Brett Hennig: The book, The End of Politicians
(https://unbound.co.uk/books/the-end-of-politicians/) asserts two basic points. The first is that politicians are unable to address the important issues facing society because they are so tightly constrained by the need to please party donors, party factions, and keep the mainstream media onside. Of course politicians are meant to be constrained (or at least accountable), but by the people who they supposedly represent, whereas it seems they must pay more attention to those who hold the purse strings and those who wield the power to influence the opinions of large numbers of people through positive or negative coverage of their words and deeds.

This all seems far removed from what we might call an ideal democracy: one based on informed deliberation between equals in a respectful environment.

The second point is that even if the politicians were freed from the constraints above they would still not arrive at the same decisions that ordinary people would. This is due to the elite nature of elections (elite and elect share the same etymological root for a reason). The group of people who win elections are typically very unrepresentative of the general adult population, for quite obvious reasons. We would not use elections to select a jury in a trial, and it was obvious to the Ancient Athenians (at least) that one shouldn’t use elections to select those proposing the laws. They used lottery, also known as sortition or random selection. And today sortition is back in vogue.

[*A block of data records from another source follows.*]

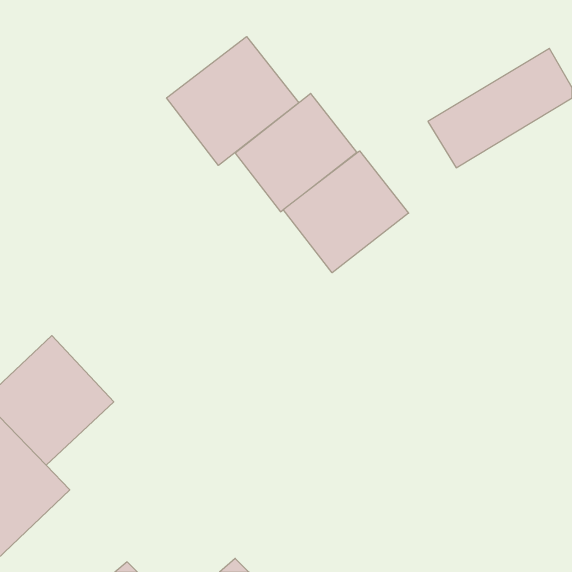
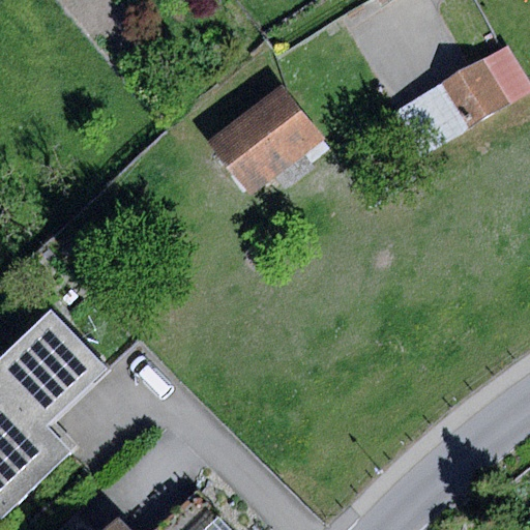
building: [167,37,299,165] -> none
building: [283,151,409,273] -> none

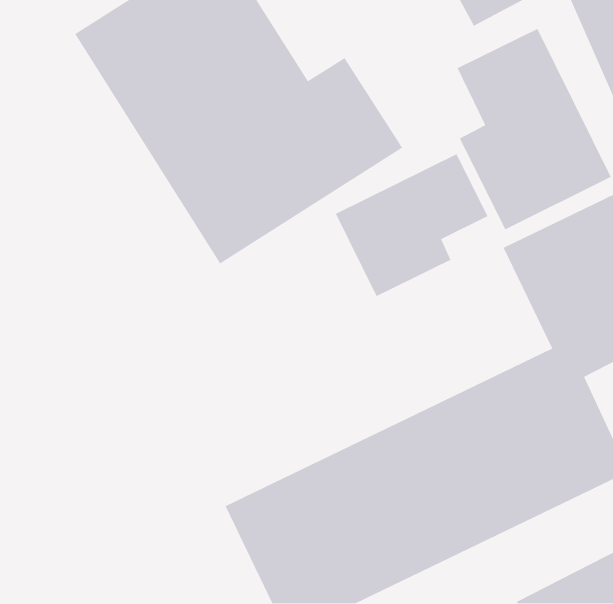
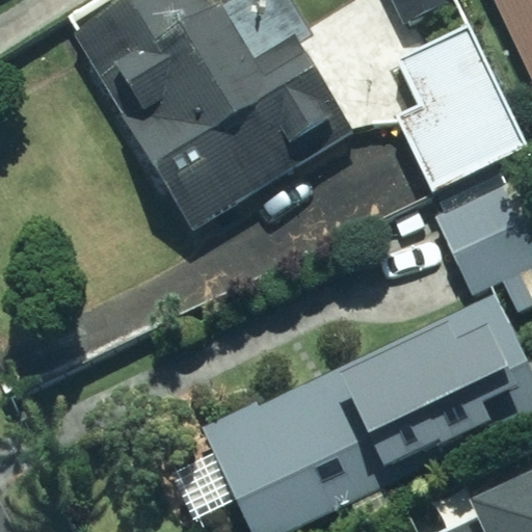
building: [335,153,488,297] -> none

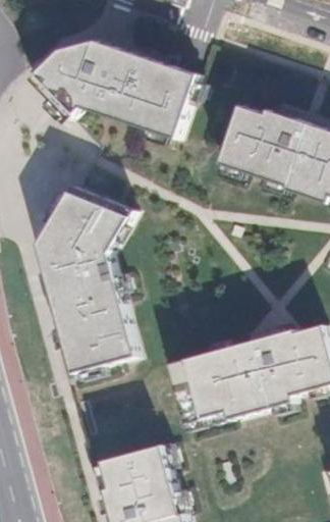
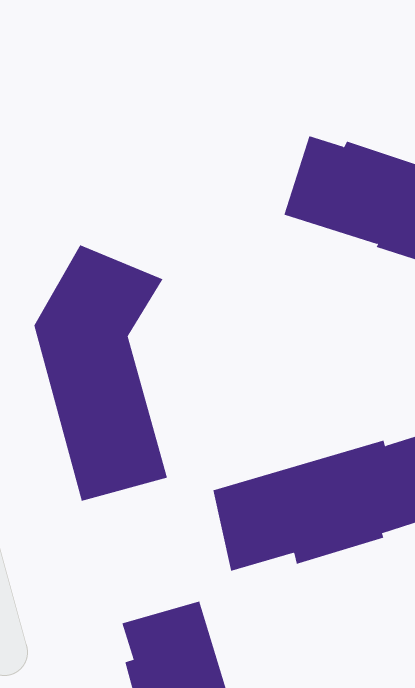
building: [25,37,194,136] -> none

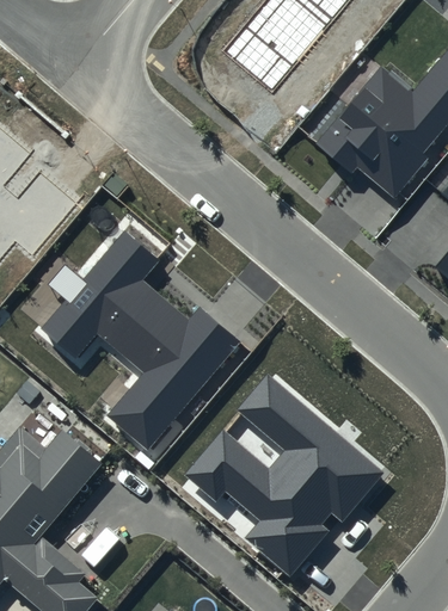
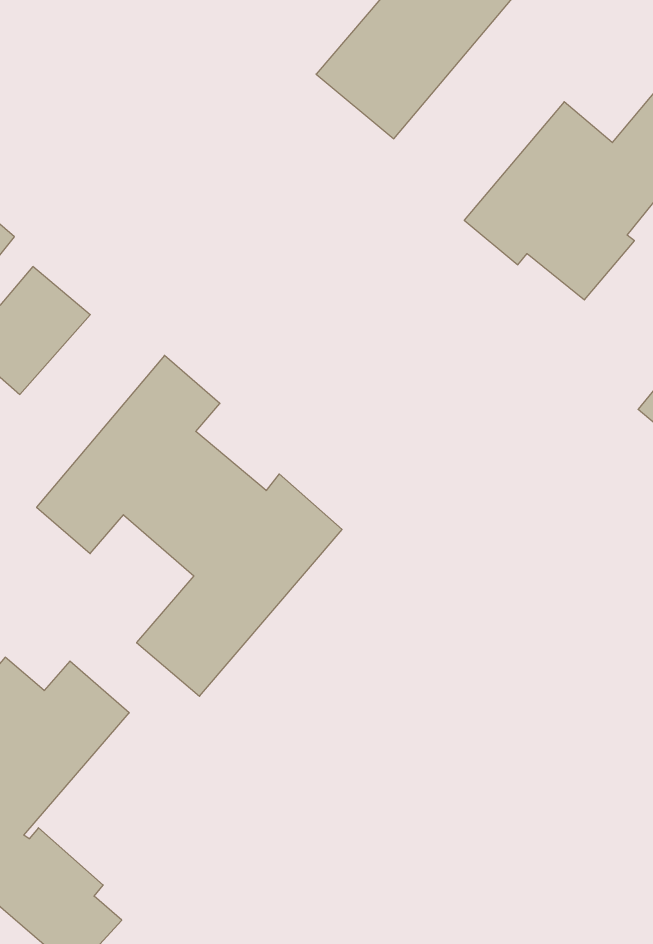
building: [184,375,382,576] -> none

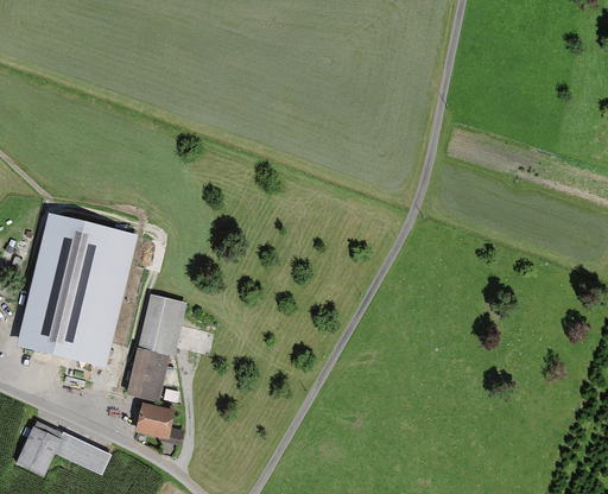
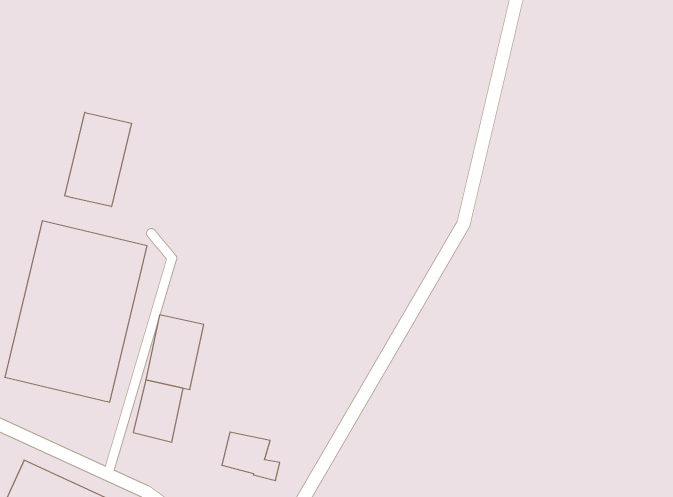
building: none -> [65,112,131,207]
building: [134,403,184,444] -> [222,432,280,481]

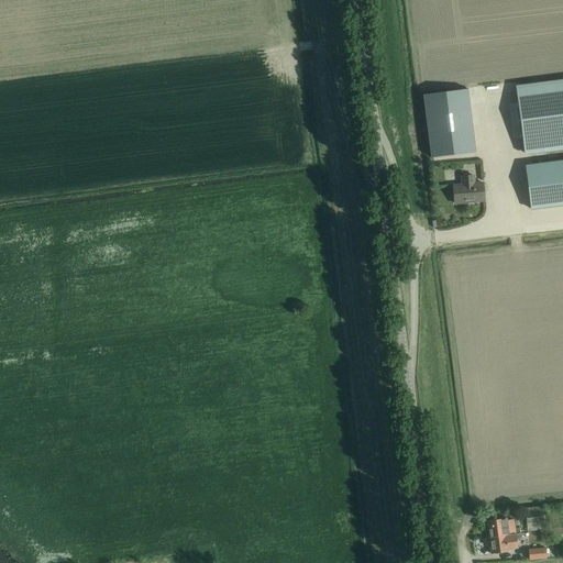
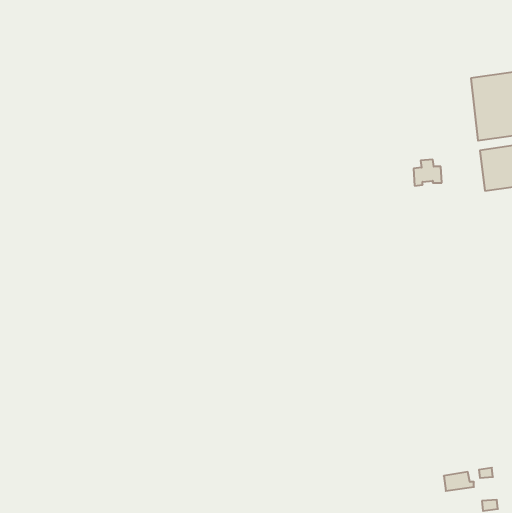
building: [424,89,476,157] -> none
building: [489,533,521,553] -> none

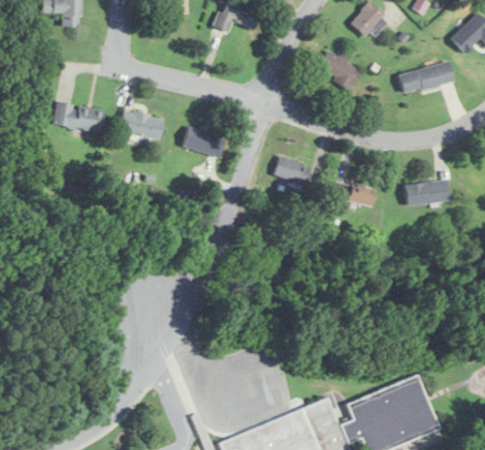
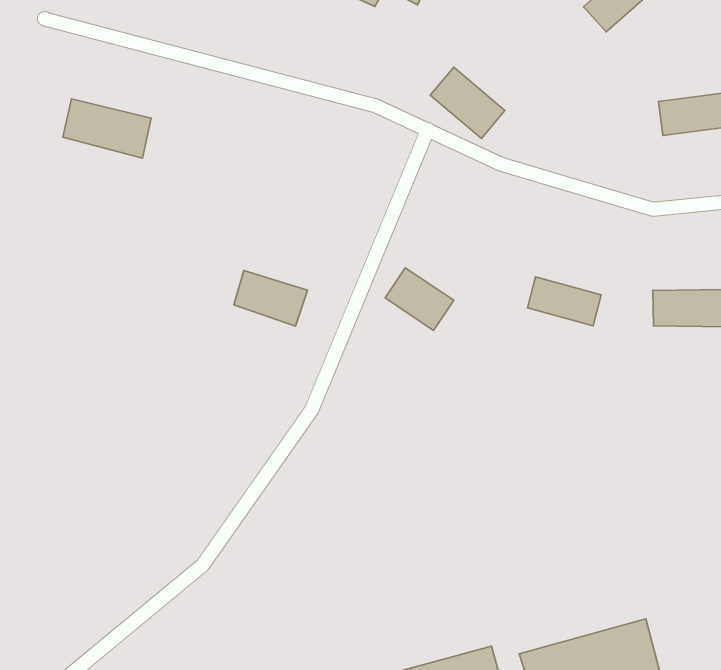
building: [318,49,362,89] -> [430,67,505,139]
building: [121,109,164,139] -> none
building: [184,127,226,157] -> [234,270,308,326]
building: [272,154,313,189] -> [385,268,454,330]

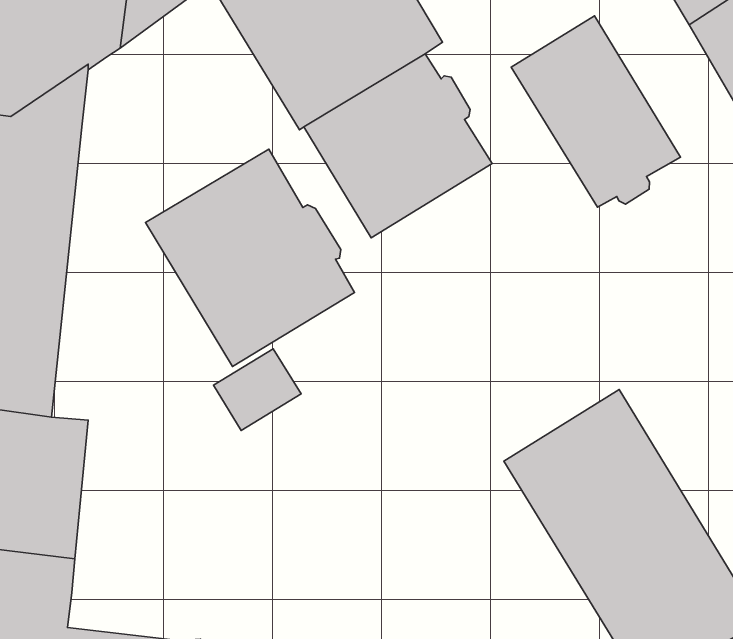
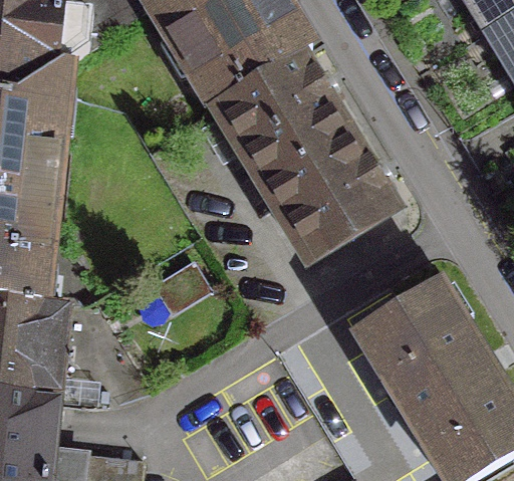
building: [511,16,680,207] -> none
building: [145,149,354,367] -> none
building: none -> [263,130,394,258]

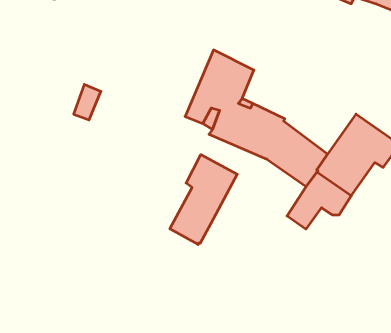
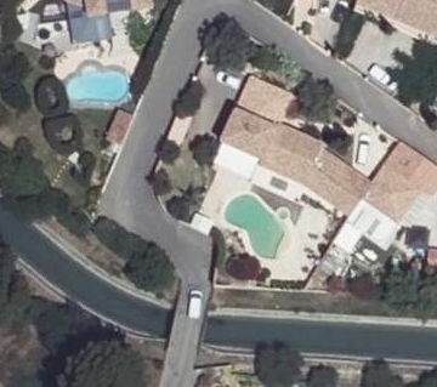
building: [170,155,237,245] -> none

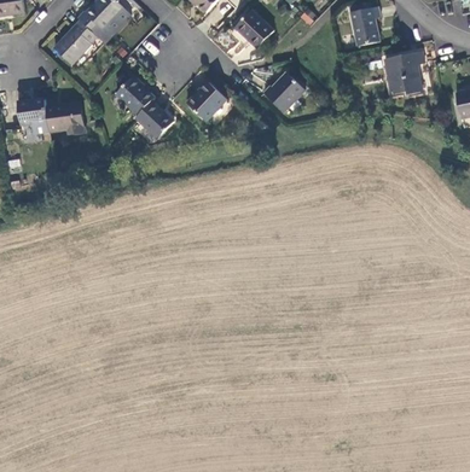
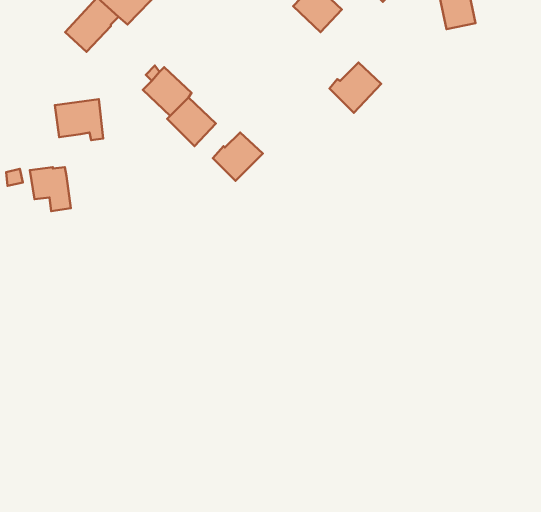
building: [384,51,424,94] -> none
building: [187,82,227,121] -> [213,132,263,181]
building: [17,99,50,134] -> [30,167,71,211]

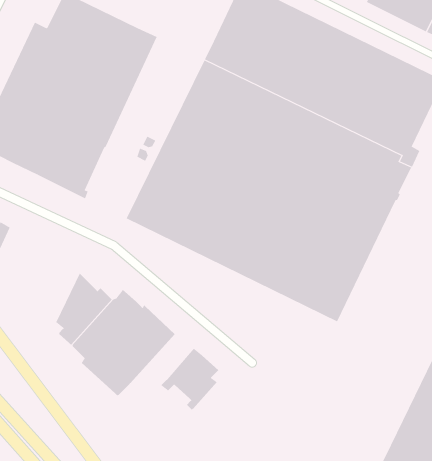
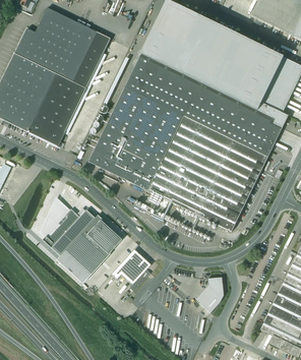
building: none -> [195,276,224,312]

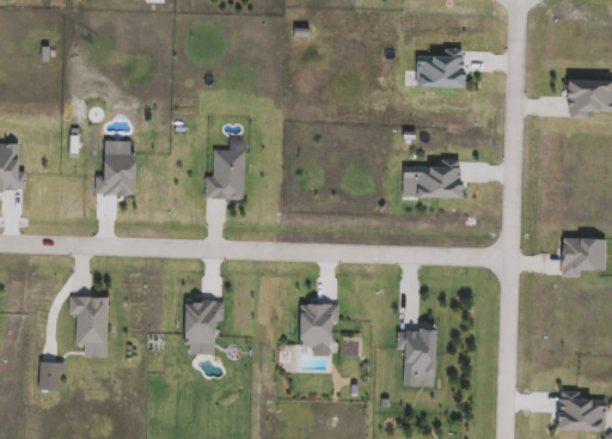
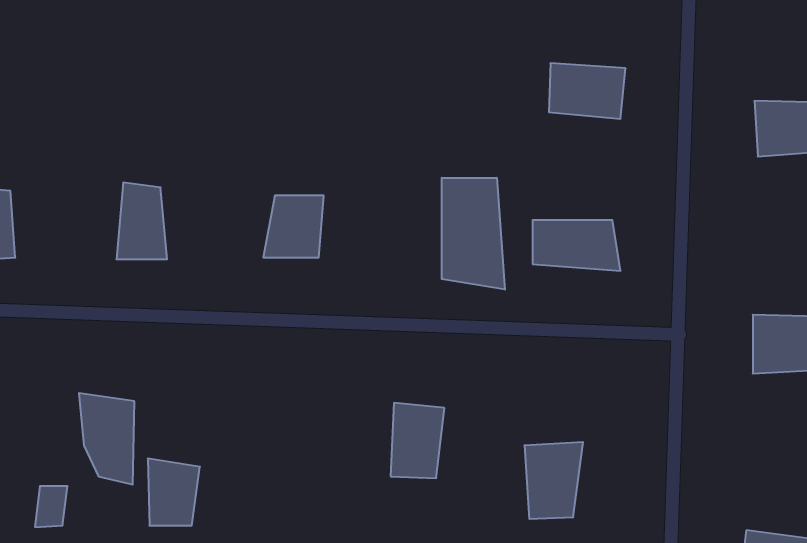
building: none -> [442,178,505,290]
building: [184,297,222,346] -> [148,459,200,526]

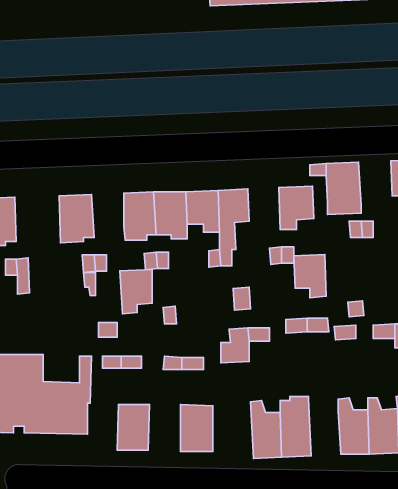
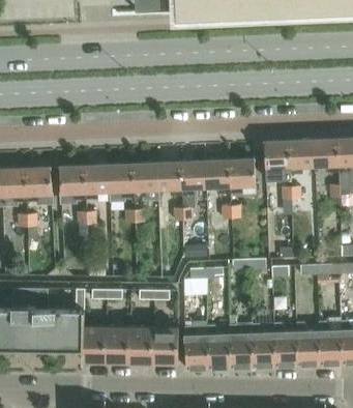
building: none -> [289,139,315,173]
building: none -> [25,167,51,203]
building: [294,255,326,298] -> [204,159,229,193]
building: [120,270,152,314] -> [84,164,109,198]
building: none -> [183,317,208,369]
building: none -> [251,322,275,366]
building: none -> [81,325,105,361]
building: none -> [127,326,152,362]

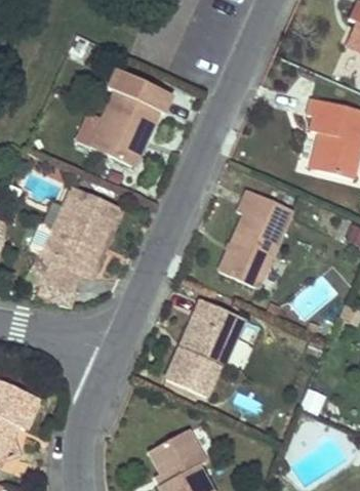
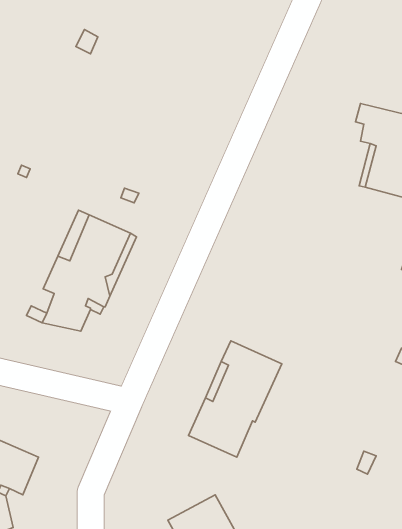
building: [89,70,171,167] -> none
building: [217,191,291,288] -> none

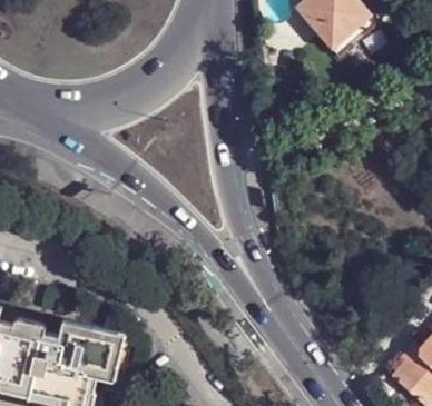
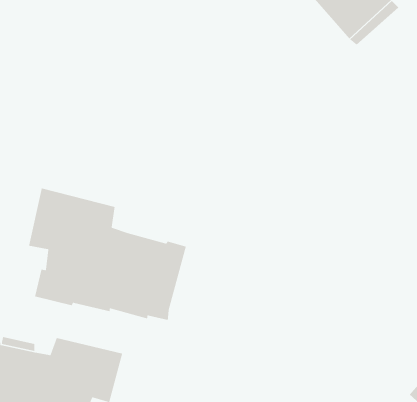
building: none -> [28,188,187,321]

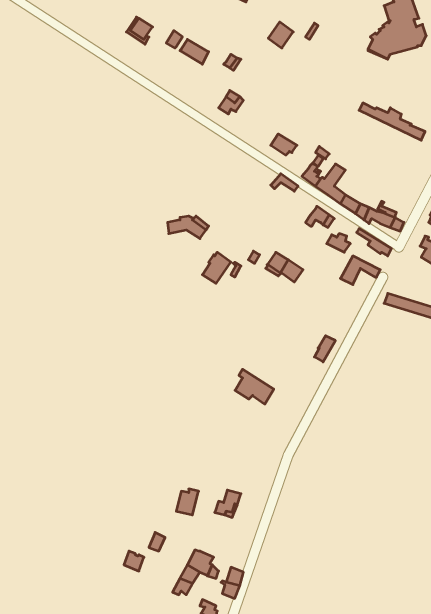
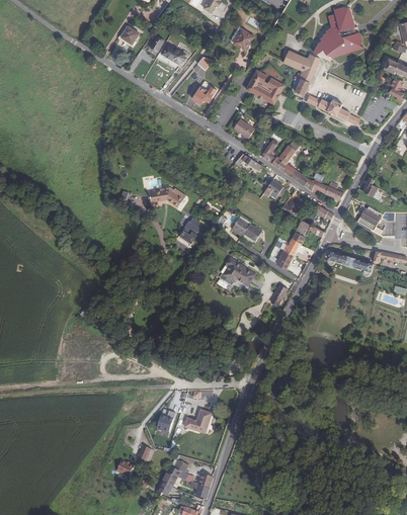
building: none -> [283,52,319,95]
building: none -> [246,71,284,105]
building: none -> [275,238,313,270]
building: [235,369,274,404] -> [223,257,254,285]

In Citizens’ Assemblies, Policy Juries, Constitution Conventions and many other forums random selection is seen as the legitimate way to select a truly representative sample of people to deliberate, investigate, and come to decisions.

In The End of Politicians (https://unbound.co.uk/books/the-end-of-politicians/) it is argued that the use of sortition should again be the cornerstone of democracy, and that such a real democracy would free our representatives to address the multiple crises confronting us. These people would not be politicians. They would not need to fear the consequences of receiving a mauling from the media, and would not need to worry about financial backers withdrawing their support as they would not need funds to run an election campaign. Today, this freedom is what our legislators need.